Article from Trip Gabriel of the New York Times /

Romney’s proposal would end federal efforts like President George W. Bush’s No Child Left Behind law. Nonetheless, as president, Mr. Romney would seek to overhaul the federal government’s largest programs for kindergarten through 12th grade into a voucherlike system. Students would be free to use $25 billion in federal money to attend any school they choose — public, charter, online or private — a system, he said, that would introduce marketplace dynamics into education to drive academic gains.       

His plans, presented in a recent speech at the U.S. Chamber of Commerce, represent a broad overhaul of current policy, one that reverses a quarter-century trend, under Republican and Democratic presidents, of concentrating responsibility for school quality at the federal level.       
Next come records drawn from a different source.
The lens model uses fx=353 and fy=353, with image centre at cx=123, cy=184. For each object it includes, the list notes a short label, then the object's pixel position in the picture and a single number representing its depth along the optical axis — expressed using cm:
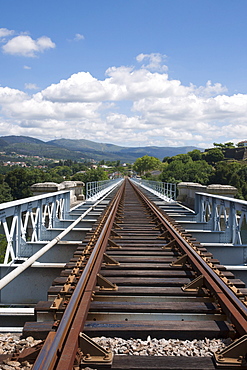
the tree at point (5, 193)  7512
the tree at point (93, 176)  10947
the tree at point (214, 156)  16915
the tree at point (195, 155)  18525
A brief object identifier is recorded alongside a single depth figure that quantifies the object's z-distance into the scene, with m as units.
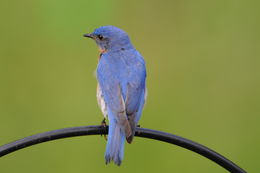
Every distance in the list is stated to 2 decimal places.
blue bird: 8.80
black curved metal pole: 7.54
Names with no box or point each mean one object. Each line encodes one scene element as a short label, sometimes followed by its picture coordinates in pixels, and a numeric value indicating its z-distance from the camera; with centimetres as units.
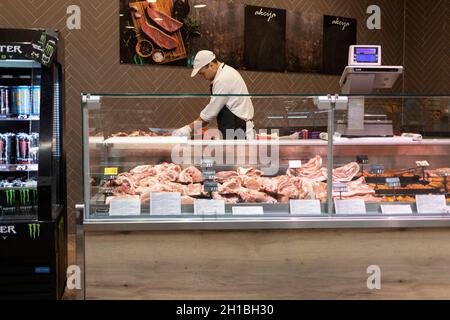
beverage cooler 336
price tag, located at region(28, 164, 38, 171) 358
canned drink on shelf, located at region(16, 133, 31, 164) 366
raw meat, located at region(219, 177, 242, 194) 283
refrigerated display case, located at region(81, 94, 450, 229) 265
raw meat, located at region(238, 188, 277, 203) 279
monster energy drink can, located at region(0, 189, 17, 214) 354
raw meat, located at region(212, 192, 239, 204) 277
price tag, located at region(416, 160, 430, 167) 317
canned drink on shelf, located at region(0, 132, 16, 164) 364
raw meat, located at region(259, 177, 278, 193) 287
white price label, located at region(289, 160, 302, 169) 312
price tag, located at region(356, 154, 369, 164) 324
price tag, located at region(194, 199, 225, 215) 267
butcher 315
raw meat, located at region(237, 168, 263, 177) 306
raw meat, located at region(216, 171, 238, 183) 300
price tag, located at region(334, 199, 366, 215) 271
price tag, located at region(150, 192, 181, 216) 265
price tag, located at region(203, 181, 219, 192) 285
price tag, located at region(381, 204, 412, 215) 274
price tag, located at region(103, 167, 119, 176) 295
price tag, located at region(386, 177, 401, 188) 296
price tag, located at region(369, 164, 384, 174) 317
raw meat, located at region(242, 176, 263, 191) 290
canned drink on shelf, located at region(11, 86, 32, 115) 364
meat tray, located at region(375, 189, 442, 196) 291
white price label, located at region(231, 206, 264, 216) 269
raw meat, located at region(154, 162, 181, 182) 301
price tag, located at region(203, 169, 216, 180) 299
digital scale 331
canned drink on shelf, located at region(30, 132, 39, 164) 365
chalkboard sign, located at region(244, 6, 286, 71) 628
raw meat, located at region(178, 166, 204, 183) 299
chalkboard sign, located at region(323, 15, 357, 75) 682
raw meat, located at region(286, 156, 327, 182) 298
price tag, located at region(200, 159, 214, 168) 310
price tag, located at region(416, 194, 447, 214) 277
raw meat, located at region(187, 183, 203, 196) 282
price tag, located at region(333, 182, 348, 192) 282
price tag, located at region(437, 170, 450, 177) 309
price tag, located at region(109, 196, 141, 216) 263
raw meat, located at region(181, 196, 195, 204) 272
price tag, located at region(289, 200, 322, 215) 270
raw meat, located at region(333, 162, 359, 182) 306
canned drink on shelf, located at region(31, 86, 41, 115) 361
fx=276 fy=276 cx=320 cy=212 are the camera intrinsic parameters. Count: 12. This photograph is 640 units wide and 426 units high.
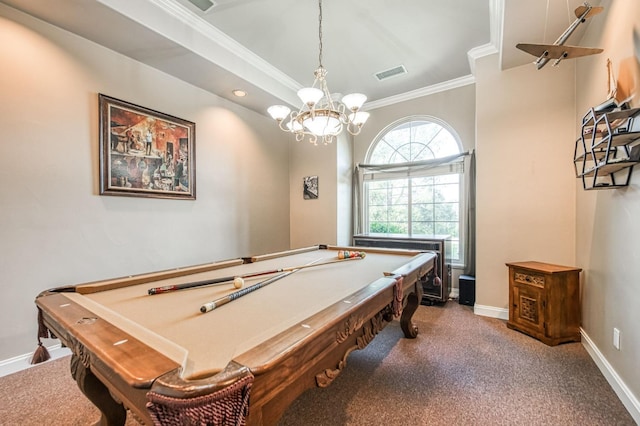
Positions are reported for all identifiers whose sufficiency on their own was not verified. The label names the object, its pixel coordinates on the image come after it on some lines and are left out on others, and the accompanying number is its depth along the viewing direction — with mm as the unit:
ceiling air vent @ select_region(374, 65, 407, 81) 3512
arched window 3951
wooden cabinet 2418
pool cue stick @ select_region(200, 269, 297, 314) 1233
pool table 680
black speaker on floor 3377
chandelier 2146
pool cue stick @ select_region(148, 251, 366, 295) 1492
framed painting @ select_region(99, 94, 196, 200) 2578
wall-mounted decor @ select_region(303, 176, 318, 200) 4585
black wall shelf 1564
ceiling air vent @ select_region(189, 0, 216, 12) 2408
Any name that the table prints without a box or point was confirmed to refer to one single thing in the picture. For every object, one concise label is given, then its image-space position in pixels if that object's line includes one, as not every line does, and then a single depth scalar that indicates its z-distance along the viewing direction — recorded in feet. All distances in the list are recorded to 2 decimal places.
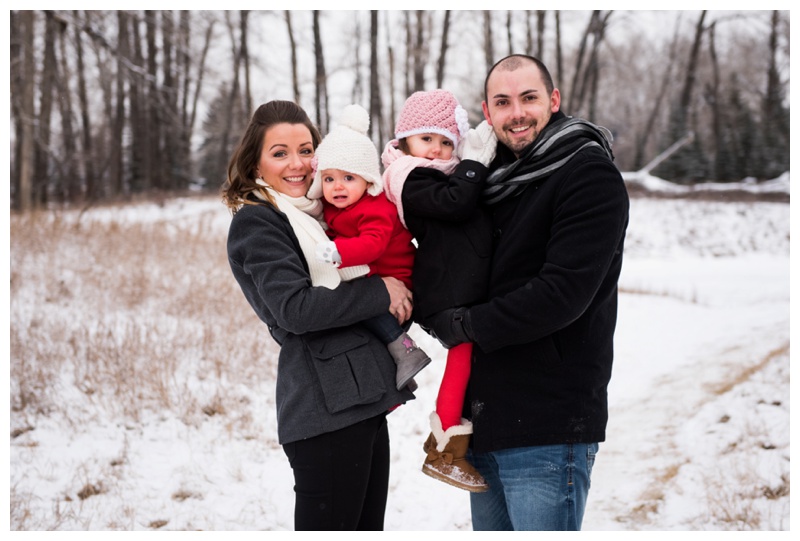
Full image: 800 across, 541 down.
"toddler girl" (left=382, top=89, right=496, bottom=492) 8.04
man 7.15
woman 7.55
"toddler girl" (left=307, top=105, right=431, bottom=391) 8.00
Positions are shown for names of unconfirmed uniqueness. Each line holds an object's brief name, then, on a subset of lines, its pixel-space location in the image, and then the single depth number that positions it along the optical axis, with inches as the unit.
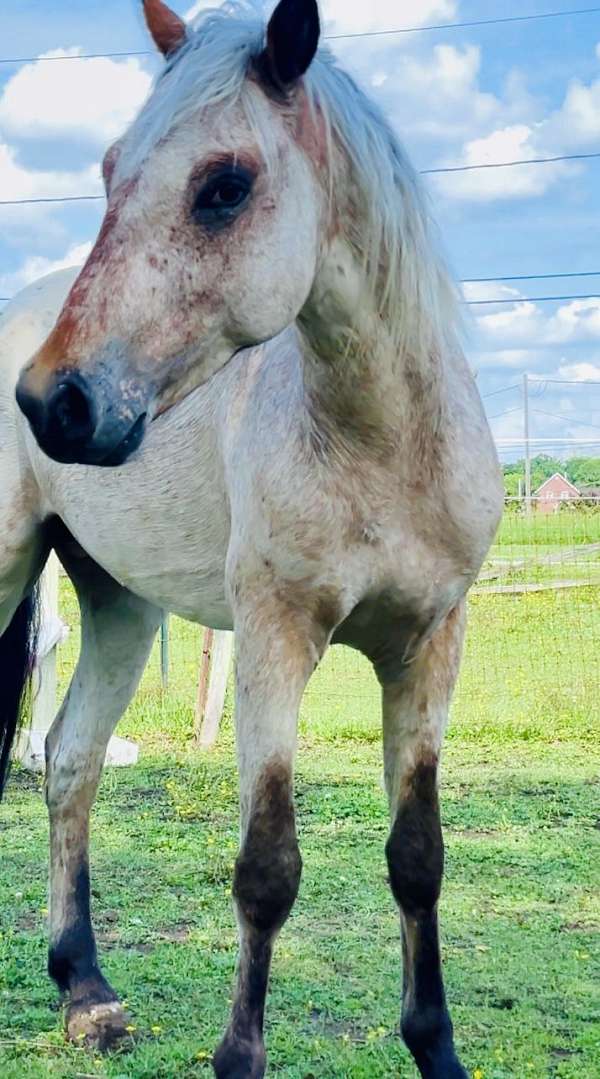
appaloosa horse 88.2
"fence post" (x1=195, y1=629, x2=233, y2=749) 303.7
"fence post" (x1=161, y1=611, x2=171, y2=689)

“I will expand parental choice in an unprecedented way,” Mr. Romney said, adding that families’ freedom to vote with their feet “will hold schools responsible for results.”       

His proposals are the clearest sign yet that Republicans have executed an about-face from the education policies of President George W. Bush, whose signature domestic initiative, the No Child Left Behind law of 2002, required uniform state testing and imposed penalties on schools that failed to progress.       

Now Mr. Romney is taking his party back to its ideological roots by emphasizing a lesser role for Washington, replacing top-down mandates with a belief in market mechanisms. It is a change driven in part by Tea Party disdain of the federal government. In the Republican presidential nominating fight, candidates competed in calling to shut the Education Department.       

Mr. Romney, who never went that far, also seems hemmed in politically by the fact that President Obama promotes many solutions that were once Republican talking points, including charter schools and teacher evaluations tied to test scores.       

“There’s not much left for Republicans to be distinctive about,” said Chester E. Finn, Jr., president of the Thomas B. Fordham Institute, an education policy group. “The one line the Obama folks have refused to cross is the voucher line” — that is, allowing students to use taxpayer money to attend any certified school, even a private school.       

Specifically, Mr. Romney proposed to change federal payments made to schools with large numbers of poor and disabled students into an individual entitlement. Students would take a share of the $25 billion in two federal programs to the school of their choice.       

He would also extract the federal government from intervening to turn around the lowest performing schools, which has been a chief focus of the Obama administration. Instead, to drive improvement, Mr. Romney would have schools compete for students in a more market-based approach to quality.       

“This is the best motive to reform there will ever be — if you give parents the ability to vote with their feet,” said Tom Luna, Idaho’s superintendent of schools, who is an adviser to Mr. Romney.       

But there is limited evidence in the real world of schools improving much as they compete for students, according to education experts.       

One notable skeptic is Margaret Spellings, a former education secretary under Mr. Bush, who this year was an informal adviser to Mr. Romney. She said she withdrew once the candidate rejected strong federal accountability measures.       

“I have long supported and defended and believe in a muscular federal role on school accountability,” Ms. Spellings said. “Vouchers and choice as the drivers of accountability — obviously that’s untried and untested.”       

Although offering economically disadvantaged children an escape from a failing neighborhood school may be a matter of fairness, Mr. Romney’s argument is broader: choice, he said, will promote competition for students and, like a rising tide, lift all schools.       

One recent study of a Florida program offering private school vouchers to low-income families found that test scores at public schools, faced with competition, went up.       

But critics say that the improvements are small, and that the idea is shaped by ideology more than evidence. “Romney is on poor empirical ground in making a claim based on competitive effects,” said Christopher Lubienski, an education professor at the University of Illinois.       

James Kvaal, the policy director of the Obama campaign, accused Mr. Romney of seeking to “stop the clock on decades of reform by no longer insisting action be taken when a school has been struggling for years.”       

Advocates for vouchers say they will have a larger impact if they become more widespread.